_GIVEN RECORDS_
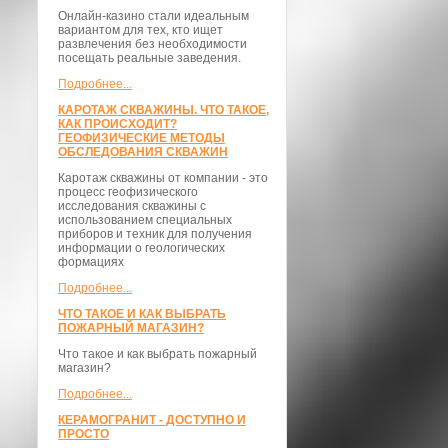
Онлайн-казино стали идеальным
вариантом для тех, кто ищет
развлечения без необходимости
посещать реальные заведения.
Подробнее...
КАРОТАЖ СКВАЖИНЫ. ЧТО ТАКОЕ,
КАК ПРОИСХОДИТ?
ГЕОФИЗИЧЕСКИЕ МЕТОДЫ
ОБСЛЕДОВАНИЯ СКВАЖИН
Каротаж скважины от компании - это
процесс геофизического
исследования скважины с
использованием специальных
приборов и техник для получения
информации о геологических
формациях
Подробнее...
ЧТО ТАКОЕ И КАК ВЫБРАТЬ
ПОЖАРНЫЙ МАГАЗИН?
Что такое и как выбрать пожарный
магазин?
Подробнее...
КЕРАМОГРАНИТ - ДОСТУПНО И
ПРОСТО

---

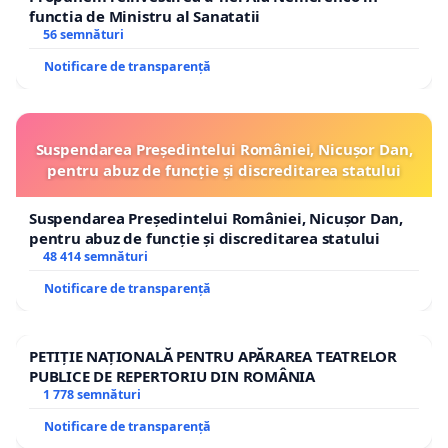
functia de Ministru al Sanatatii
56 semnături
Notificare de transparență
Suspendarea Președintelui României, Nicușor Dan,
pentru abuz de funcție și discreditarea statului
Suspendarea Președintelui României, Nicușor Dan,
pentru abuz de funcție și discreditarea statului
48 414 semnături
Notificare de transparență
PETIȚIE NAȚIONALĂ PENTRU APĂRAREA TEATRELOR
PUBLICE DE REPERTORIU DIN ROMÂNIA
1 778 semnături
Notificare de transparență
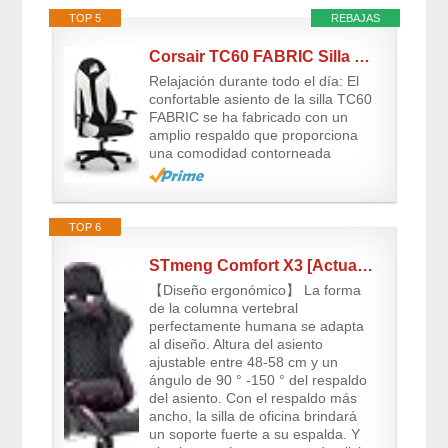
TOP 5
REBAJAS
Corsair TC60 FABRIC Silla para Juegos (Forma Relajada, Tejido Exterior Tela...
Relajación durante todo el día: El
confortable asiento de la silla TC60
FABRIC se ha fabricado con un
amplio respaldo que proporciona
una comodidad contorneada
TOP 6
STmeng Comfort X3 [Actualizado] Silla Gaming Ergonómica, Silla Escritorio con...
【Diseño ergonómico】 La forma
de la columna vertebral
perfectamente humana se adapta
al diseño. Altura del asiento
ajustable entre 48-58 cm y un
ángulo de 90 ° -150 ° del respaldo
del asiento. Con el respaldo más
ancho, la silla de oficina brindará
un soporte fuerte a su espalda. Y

--

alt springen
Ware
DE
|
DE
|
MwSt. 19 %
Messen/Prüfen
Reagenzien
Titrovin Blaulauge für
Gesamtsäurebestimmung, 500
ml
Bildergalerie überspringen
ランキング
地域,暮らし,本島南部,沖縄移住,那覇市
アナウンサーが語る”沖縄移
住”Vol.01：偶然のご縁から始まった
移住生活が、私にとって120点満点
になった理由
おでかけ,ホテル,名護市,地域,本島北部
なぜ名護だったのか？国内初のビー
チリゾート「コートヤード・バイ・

_THE PROBLEM_
Every line in the data that holds the string "asiento" should be copied.

_ANSWER BELOW_
confortable asiento de la silla TC60
al diseño. Altura del asiento
del asiento. Con el respaldo más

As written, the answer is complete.